We ended up spending good bit of the day procuring blueberries. Our local purveyor had a bad season so we headed over towards Ocala where the farmers were claiming bumper crops. The first one was Auntie Zelma’s up towards Gainesville. No trouble We bought a flat, about 5 pounds. These berries were much larger than the ones we got last year in Crescent City. It just so happens that Auntie’s Farm is close to our favorite barbecue place ever and it just so happens it was near noon so……… The special was a corned beef Rueben sandwich, a big surprise. We split that along with a side of ribs – you can buy any number of ribs you want. Excellent as usual. This is one of those places that no one but a native would frequent. Simon put us onto it when he was living in Gainesville and we ended up having his graduation dinner party there.

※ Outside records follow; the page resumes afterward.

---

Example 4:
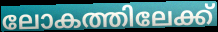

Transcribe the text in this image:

ലോകത്തിലേക്ക്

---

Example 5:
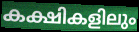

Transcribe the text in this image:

കക്ഷികളിലും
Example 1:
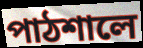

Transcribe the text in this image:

পাঠশালে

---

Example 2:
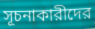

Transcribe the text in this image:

সূচনাকারীদের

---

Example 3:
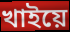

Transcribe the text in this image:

খাইয়ে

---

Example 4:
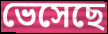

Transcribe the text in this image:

ভেসেছে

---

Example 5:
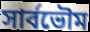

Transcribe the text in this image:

সার্বভৌম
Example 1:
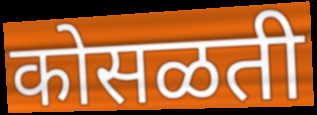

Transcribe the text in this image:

कोसळती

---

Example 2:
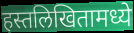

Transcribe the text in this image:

हस्तलिखितामध्ये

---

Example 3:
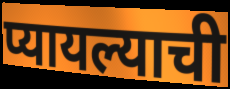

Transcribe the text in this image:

प्यायल्याची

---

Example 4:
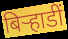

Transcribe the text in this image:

बिर्‍हाडीं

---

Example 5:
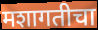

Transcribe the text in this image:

मशागतीचा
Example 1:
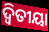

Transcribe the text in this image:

ଦ୍ବିତୀୟା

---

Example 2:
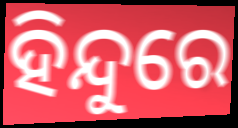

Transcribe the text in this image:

ହିନ୍ଦୁରେ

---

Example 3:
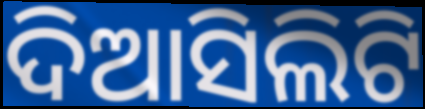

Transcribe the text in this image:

ଦିଆସିଲିଟି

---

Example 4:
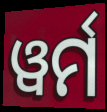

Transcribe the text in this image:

ୱର୍ମ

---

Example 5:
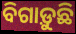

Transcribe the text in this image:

ବିଗାଡ଼ୁଛି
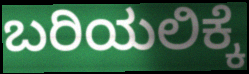
ಬರಿಯಲಿಕ್ಕೆ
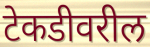
टेकडीवरील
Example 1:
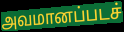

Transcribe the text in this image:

அவமானப்படச்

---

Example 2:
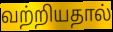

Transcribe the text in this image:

வற்றியதால்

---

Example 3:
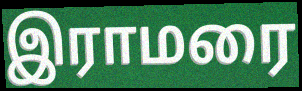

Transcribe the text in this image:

இராமரை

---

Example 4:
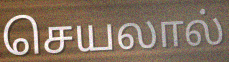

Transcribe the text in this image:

செயலால்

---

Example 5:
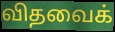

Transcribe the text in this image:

விதவைக்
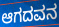
ಆಗದವನ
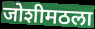
जोशीमठला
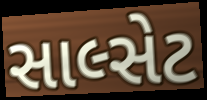
સાલ્સેટ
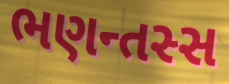
ભણન્તસ્સ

After lunch we headed for Abshier Farms in Bellview, about 30 miles away. We knew exactly how to find Auntie Zelma’s so didn’t bother programming it into the GPS but did load Abshier Farms’ address since that was more difficult to find. We headed off to Bellview and turned on the GPS unit and then noticed that it turned itself off in about 10 seconds. First thought, GPS died; second thought – how do we find the blueberry farm. That problem was solved by calling Tom, giving him our current location and the target location. Within a minute he gave us directions and we found the place. Great blueberries, even bigger and juicier than the first place so we bought another 5 pounds. We asked the proprietress for directions back toward the beach which sounded fairly easy. No such luck and we wandered around in circles until we accidentally stumbled on a familiar highway and managed to get back on track. Of course we didn’t have a map in the car, at least not a Florida map. In messing around trying to get our GPS working I thought perhaps the GPS unit was ok but maybe the battery charger had cratered – the light that’s normally on was off. Then I tried plugging in the phone charger and it didn’t light up as it should have. Uh oh, the cigarette lighter socket was bad – maybe not so trivial a part to find and change. By the time we got home I got to thinking that maybe it was a fuse; but why would a fuse blow? I decided to pursue that path, found the fuse box and located the one assigned to the cigarette lighter. Sure enough it was blown. But why? First step is to buy a new fuse. Did that, installed it and Oila! problem solved. I also found why it had blown in the first place. A few years ago someone, I think my sister, had given me a fishing fly that a friend had hand tied and I put it in the ashtray. When I was messing around with the lighter I noticed this strange looking thing jammed way up inside the tray. I got a pair of needle nose pliers and grabbed onto what I thought was trash and pulled out the hook.
I took a walk on the wild side and bought a new house phone with a large screen display. I was fairly certain it would help Nancy. You walk a narrow line by trying something only to find it didn’t work – sort of throws gas on the fire. Sure enough it didn’t work for Nancy but it actually turned out better since I was personally having problems reading the small display on our then current phone sets.
Another walk on the wild side – a new biscuit recipe. I’m a biscuit Nazi and Nancy is determined to make biscuits I’m lovin’. So should I say they’re good when they’re not since she’s put a lot of work into them or be honest. Up to date I’ve taken the honest route and we’ve gone through several recipes. This latest recipe was a bit more involved and as we put them in the oven, I was thinking about giving them a thumbs up no matter. But then she’ll make them again and I’ll be stuck. As it turns out, they were great, the best so far. If you are looking for a good recipe, they are called Tricia Yearwood Angel biscuits and easy to find online.